Microsoft Yanks Docs.com Search After Complaints of Exposed Sensitive Files (zdnet.com)
Microsoft has quietly removed a feature on its document sharing site Docs.com that allowed anyone to search through millions of files for sensitive and personal information. From a report on ZDNet: Users had complained over the weekend on Twitter that anyone could use the site's search box to trawl through publicly-accessible documents and files stored on the site, which were clearly meant to remain private. Among the files reviewed by ZDNet, and seen by others who tweeted about them, included password lists, job acceptance letters, investment portfolios, divorce settlement agreements, and credit card statements -- some of which contained Social Security and driving license numbers, dates of birth, phone numbers, and email and postal addresses. The company removed the site's search feature late on Saturday, but others observed that the files were still cached in Google's search results, as well as Microsoft's own search engine, Bing.

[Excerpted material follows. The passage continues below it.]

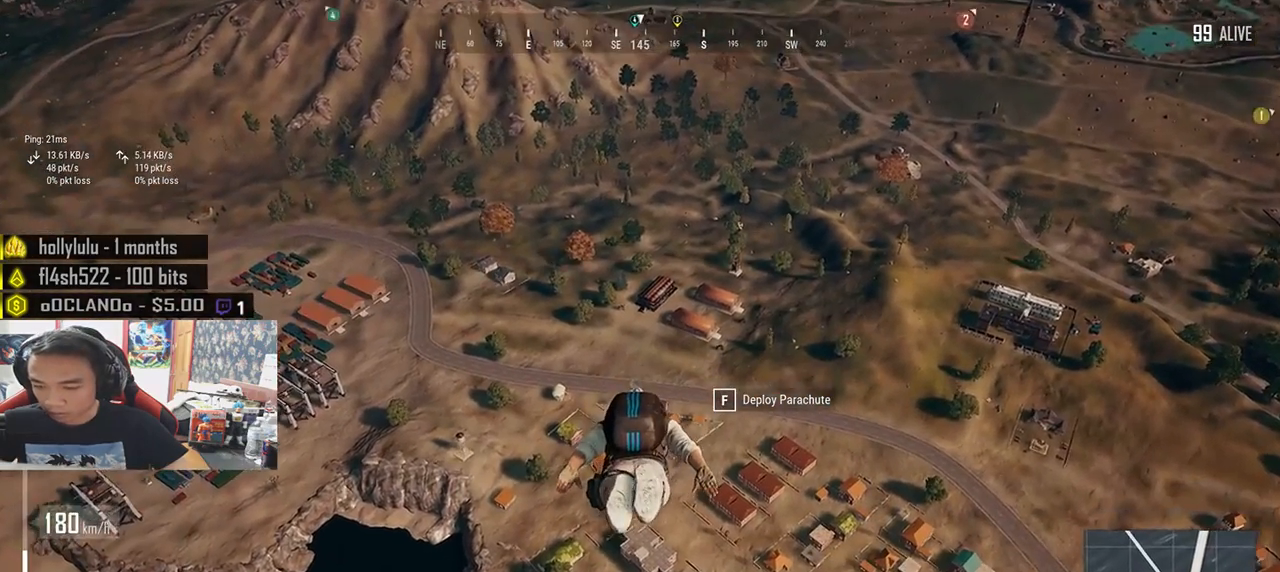
{"keys": ["shift", "w"], "mouse": [], "events": [[250, "shift", "down"]]}
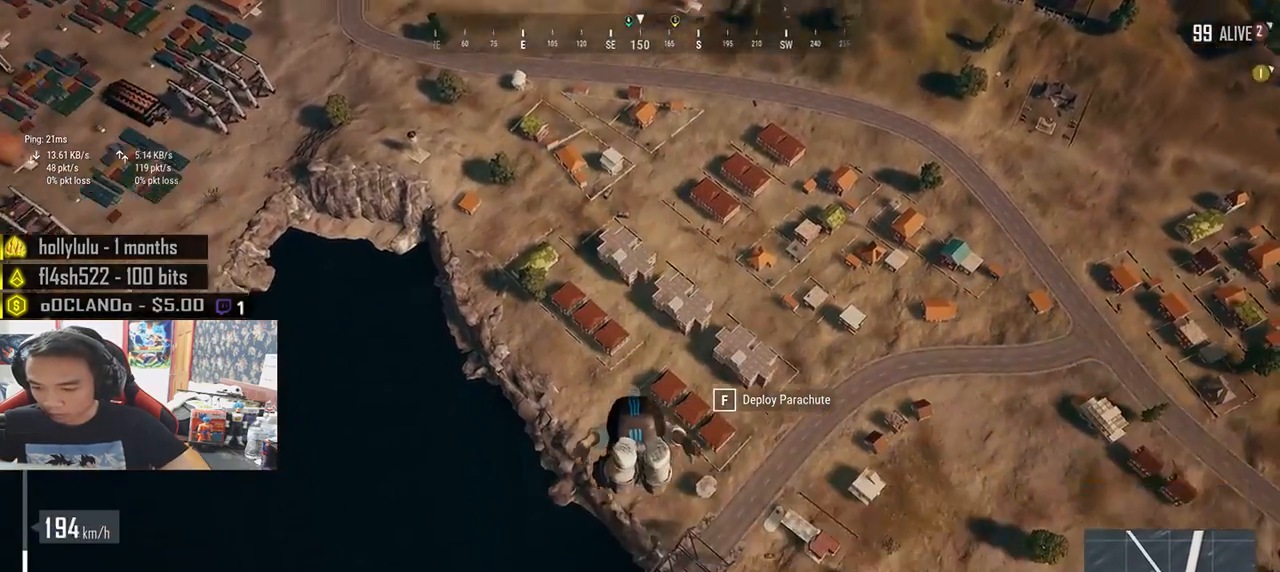
{"keys": ["shift", "w"], "mouse": [], "events": []}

Well, your information, not ours.
FTFA (and a major WTF)
All of the documents would have been uploaded by their owners, but they may not have realized that each document could be made public, which is Docs.com's default uploading setting, compared to files created or edited with Word and Excel Online, which are private until set otherwise.
Faster! Faster! Faster would be better!
I don't know why people use the cloud to store sensitive documents. It just doesn't seem like a smart thing to do.
This is Microsofts fault for two reasons:
a) the default was backwards.
b) regardless of what the default was, different defaults existed with different results based on how the file got to docs.com and the filetype, which is a privacy FUBAR in-and-of itself.